These are troubling times. Every person and every business in America will be affected. Retailers, restaurants, bars, movie theaters, etc., will be firing, furloughing, and/or laying off hundreds of thousand employees…many of whom have employment contracts which prevent them from working for a competitor.
Virginia courts will enforce reasonable non-compete and non-solicitation contracts and they use a “3 prong test” to evaluate just how reasonable those restrictions are. First, the court will look to see if the restriction is broader (read more restrictive) than is necessary to protect a reasonable business interest of the employer. Second, the court will look to see if the restriction unfairly prevents the employee from earning a livelihood and feeding his/her family. Typically, a court’s decision to enforce is decided by the available evidence on these two prongs.
However, I did say Virginia courts use a “3 prong test” so what happened to the third prong? Well, the third prong has rarely been at issue in the past and almost no court has issued an opinion either validating or invalidating a non-compete contract based upon the third prong. So what is this rarely used third prong? It is whether the non-compete contract should be void as against public policy.

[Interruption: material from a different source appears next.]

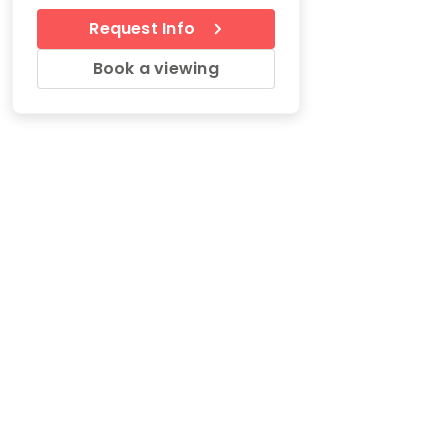
Request Info
Book a viewing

What could be more against the public policy in Virginia than to prohibit a recently fired or furloughed employee from going to work and feeding her family in a situation our country has not faced since World Wars I and II? Folks, I am not an alarmist but we are headed toward a downward financial spiral not seen in the lifetimes of most Americans. I cannot think of one good reason why a Virginia court would uphold a non-compete contract in these troubling times when to do so would hurt not only the involved employee/family but the whole Virginia economy.